We study local computation algorithms (LCA) for maximum matching. An LCA does not return its output entirely, but reveals parts of it upon query. For matchings, each query is a vertex $v$; the LCA should return whether $v$ is matched -- and if so to which neighbor -- while spending a small time per query. In this paper, we prove that any LCA that computes a matching that is at most an additive of $\epsilon n$ smaller than the maximum matching in $n$-vertex graphs of maximum degree $\Delta$ must take at least $\Delta^{\Omega(1/\varepsilon)}$ time. This comes close to the existing upper bounds that take $(\Delta/\epsilon)^{O(1/\epsilon^2)} polylog(n)$ time. In terms of sublinear time algorithms, our techniques imply that any algorithm that estimates the size of maximum matching up to an additive error of $\epsilon n$ must take $\Delta^{\Omega(1/\epsilon)}$ time. This negatively resolves a decade old open problem of the area (see Open Problem 39 of sublinear.info) on whether such estimates can be achieved in $poly(\Delta/\epsilon)$ time.

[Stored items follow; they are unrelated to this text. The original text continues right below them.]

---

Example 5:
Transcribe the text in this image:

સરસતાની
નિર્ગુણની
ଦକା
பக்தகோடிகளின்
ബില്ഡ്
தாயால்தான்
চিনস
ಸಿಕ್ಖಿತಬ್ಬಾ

翻译：我们研究最大匹配的局部计算算法（LCA）。LCA不一次性返回完整输出，而是根据查询逐步揭示部分内容。对于匹配问题，每个查询对应一个顶点$v$；LCA需返回该顶点是否被匹配——若匹配，还需指出其匹配的邻居——同时保证每次查询的耗时极小。本文证明：对于最大度为$\Delta$的$n$顶点图，任何能够计算与最大匹配相差至多$\epsilon n$（加法误差）的匹配的LCA，其单次查询时间至少为$\Delta^{\Omega(1/\varepsilon)}$。这一结果逼近现有上界$(\Delta/\epsilon)^{O(1/\epsilon^2)} polylog(n)$。在亚线性时间算法方面，我们的技术表明：任何能够以加法误差$\epsilon n$估计最大匹配大小的算法，其运行时间至少为$\Delta^{\Omega(1/\epsilon)}$。这否定了该领域一个悬而未决十余年的公开问题（见sublinear.info的开放问题39），即是否可以在$poly(\Delta/\epsilon)$时间内完成此类估计。